*The task*
Output the full listing that appears below, exactly as it is presented.

● ● ●

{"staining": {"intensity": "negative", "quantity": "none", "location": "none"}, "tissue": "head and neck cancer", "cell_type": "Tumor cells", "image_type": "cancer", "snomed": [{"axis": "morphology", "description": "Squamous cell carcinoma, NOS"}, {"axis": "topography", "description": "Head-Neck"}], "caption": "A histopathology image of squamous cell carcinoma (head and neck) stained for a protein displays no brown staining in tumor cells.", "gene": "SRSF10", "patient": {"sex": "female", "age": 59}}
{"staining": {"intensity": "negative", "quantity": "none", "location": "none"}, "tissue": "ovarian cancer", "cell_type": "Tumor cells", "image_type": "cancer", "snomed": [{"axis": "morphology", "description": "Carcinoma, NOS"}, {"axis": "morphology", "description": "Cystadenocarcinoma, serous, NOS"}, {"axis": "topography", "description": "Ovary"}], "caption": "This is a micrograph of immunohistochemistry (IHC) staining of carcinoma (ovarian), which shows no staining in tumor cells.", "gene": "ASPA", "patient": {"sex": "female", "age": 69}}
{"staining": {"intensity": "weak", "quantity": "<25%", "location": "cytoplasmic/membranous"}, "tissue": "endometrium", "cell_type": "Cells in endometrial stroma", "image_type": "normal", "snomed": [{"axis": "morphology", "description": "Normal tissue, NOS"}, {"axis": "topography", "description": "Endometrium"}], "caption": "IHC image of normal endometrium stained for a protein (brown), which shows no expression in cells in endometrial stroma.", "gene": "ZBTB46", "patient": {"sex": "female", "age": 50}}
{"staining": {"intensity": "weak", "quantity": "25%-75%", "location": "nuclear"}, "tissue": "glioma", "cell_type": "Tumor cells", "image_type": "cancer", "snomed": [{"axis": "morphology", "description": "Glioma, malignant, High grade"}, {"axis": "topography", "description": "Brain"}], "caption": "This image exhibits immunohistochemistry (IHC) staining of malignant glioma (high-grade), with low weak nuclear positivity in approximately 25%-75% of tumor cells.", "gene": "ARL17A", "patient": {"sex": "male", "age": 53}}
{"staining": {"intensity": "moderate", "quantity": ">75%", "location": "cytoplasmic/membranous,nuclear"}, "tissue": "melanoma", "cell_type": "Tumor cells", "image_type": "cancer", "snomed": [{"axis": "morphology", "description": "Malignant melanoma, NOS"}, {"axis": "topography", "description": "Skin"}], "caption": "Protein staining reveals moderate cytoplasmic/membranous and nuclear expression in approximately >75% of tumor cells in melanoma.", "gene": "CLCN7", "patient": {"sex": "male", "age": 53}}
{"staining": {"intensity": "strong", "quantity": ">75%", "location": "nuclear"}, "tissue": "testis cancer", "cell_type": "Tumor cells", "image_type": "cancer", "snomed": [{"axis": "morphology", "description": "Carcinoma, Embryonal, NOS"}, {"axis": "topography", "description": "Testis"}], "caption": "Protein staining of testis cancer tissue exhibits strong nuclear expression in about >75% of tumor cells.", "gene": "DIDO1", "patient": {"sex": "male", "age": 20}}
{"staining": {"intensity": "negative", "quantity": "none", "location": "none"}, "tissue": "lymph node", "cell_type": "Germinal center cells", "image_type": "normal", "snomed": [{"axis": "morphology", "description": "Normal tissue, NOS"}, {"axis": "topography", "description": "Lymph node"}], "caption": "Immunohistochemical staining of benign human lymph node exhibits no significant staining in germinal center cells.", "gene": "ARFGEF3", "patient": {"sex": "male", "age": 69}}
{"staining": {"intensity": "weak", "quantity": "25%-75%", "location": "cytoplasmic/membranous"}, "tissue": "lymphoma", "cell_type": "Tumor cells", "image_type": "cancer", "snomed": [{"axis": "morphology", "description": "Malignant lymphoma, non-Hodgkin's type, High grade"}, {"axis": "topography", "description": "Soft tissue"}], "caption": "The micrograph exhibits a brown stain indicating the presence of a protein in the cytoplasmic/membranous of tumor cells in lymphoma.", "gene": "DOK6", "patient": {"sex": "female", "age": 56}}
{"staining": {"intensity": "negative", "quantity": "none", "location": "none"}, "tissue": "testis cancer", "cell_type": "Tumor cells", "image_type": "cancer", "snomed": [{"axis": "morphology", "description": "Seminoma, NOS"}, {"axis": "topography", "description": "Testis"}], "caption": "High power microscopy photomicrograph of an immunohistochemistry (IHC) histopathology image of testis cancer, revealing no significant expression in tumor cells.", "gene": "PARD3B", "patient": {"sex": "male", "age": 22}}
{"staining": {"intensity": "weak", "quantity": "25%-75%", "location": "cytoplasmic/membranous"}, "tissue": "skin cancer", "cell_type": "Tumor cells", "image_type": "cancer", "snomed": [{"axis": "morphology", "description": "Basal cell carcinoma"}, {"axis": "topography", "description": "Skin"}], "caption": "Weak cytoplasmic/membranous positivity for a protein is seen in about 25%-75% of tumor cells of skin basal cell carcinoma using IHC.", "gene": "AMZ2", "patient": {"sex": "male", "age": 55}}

● ● ●

*Finished exercise*
{"staining": {"intensity": "negative", "quantity": "none", "location": "none"}, "tissue": "head and neck cancer", "cell_type": "Tumor cells", "image_type": "cancer", "snomed": [{"axis": "morphology", "description": "Squamous cell carcinoma, NOS"}, {"axis": "topography", "description": "Head-Neck"}], "caption": "A histopathology image of squamous cell carcinoma (head and neck) stained for a protein displays no brown staining in tumor cells.", "gene": "SRSF10", "patient": {"sex": "female", "age": 59}}
{"staining": {"intensity": "negative", "quantity": "none", "location": "none"}, "tissue": "ovarian cancer", "cell_type": "Tumor cells", "image_type": "cancer", "snomed": [{"axis": "morphology", "description": "Carcinoma, NOS"}, {"axis": "morphology", "description": "Cystadenocarcinoma, serous, NOS"}, {"axis": "topography", "description": "Ovary"}], "caption": "This is a micrograph of immunohistochemistry (IHC) staining of carcinoma (ovarian), which shows no staining in tumor cells.", "gene": "ASPA", "patient": {"sex": "female", "age": 69}}
{"staining": {"intensity": "weak", "quantity": "<25%", "location": "cytoplasmic/membranous"}, "tissue": "endometrium", "cell_type": "Cells in endometrial stroma", "image_type": "normal", "snomed": [{"axis": "morphology", "description": "Normal tissue, NOS"}, {"axis": "topography", "description": "Endometrium"}], "caption": "IHC image of normal endometrium stained for a protein (brown), which shows no expression in cells in endometrial stroma.", "gene": "ZBTB46", "patient": {"sex": "female", "age": 50}}
{"staining": {"intensity": "weak", "quantity": "25%-75%", "location": "nuclear"}, "tissue": "glioma", "cell_type": "Tumor cells", "image_type": "cancer", "snomed": [{"axis": "morphology", "description": "Glioma, malignant, High grade"}, {"axis": "topography", "description": "Brain"}], "caption": "This image exhibits immunohistochemistry (IHC) staining of malignant glioma (high-grade), with low weak nuclear positivity in approximately 25%-75% of tumor cells.", "gene": "ARL17A", "patient": {"sex": "male", "age": 53}}
{"staining": {"intensity": "moderate", "quantity": ">75%", "location": "cytoplasmic/membranous,nuclear"}, "tissue": "melanoma", "cell_type": "Tumor cells", "image_type": "cancer", "snomed": [{"axis": "morphology", "description": "Malignant melanoma, NOS"}, {"axis": "topography", "description": "Skin"}], "caption": "Protein staining reveals moderate cytoplasmic/membranous and nuclear expression in approximately >75% of tumor cells in melanoma.", "gene": "CLCN7", "patient": {"sex": "male", "age": 53}}
{"staining": {"intensity": "strong", "quantity": ">75%", "location": "nuclear"}, "tissue": "testis cancer", "cell_type": "Tumor cells", "image_type": "cancer", "snomed": [{"axis": "morphology", "description": "Carcinoma, Embryonal, NOS"}, {"axis": "topography", "description": "Testis"}], "caption": "Protein staining of testis cancer tissue exhibits strong nuclear expression in about >75% of tumor cells.", "gene": "DIDO1", "patient": {"sex": "male", "age": 20}}
{"staining": {"intensity": "negative", "quantity": "none", "location": "none"}, "tissue": "lymph node", "cell_type": "Germinal center cells", "image_type": "normal", "snomed": [{"axis": "morphology", "description": "Normal tissue, NOS"}, {"axis": "topography", "description": "Lymph node"}], "caption": "Immunohistochemical staining of benign human lymph node exhibits no significant staining in germinal center cells.", "gene": "ARFGEF3", "patient": {"sex": "male", "age": 69}}
{"staining": {"intensity": "weak", "quantity": "25%-75%", "location": "cytoplasmic/membranous"}, "tissue": "lymphoma", "cell_type": "Tumor cells", "image_type": "cancer", "snomed": [{"axis": "morphology", "description": "Malignant lymphoma, non-Hodgkin's type, High grade"}, {"axis": "topography", "description": "Soft tissue"}], "caption": "The micrograph exhibits a brown stain indicating the presence of a protein in the cytoplasmic/membranous of tumor cells in lymphoma.", "gene": "DOK6", "patient": {"sex": "female", "age": 56}}
{"staining": {"intensity": "negative", "quantity": "none", "location": "none"}, "tissue": "testis cancer", "cell_type": "Tumor cells", "image_type": "cancer", "snomed": [{"axis": "morphology", "description": "Seminoma, NOS"}, {"axis": "topography", "description": "Testis"}], "caption": "High power microscopy photomicrograph of an immunohistochemistry (IHC) histopathology image of testis cancer, revealing no significant expression in tumor cells.", "gene": "PARD3B", "patient": {"sex": "male", "age": 22}}
{"staining": {"intensity": "weak", "quantity": "25%-75%", "location": "cytoplasmic/membranous"}, "tissue": "skin cancer", "cell_type": "Tumor cells", "image_type": "cancer", "snomed": [{"axis": "morphology", "description": "Basal cell carcinoma"}, {"axis": "topography", "description": "Skin"}], "caption": "Weak cytoplasmic/membranous positivity for a protein is seen in about 25%-75% of tumor cells of skin basal cell carcinoma using IHC.", "gene": "AMZ2", "patient": {"sex": "male", "age": 55}}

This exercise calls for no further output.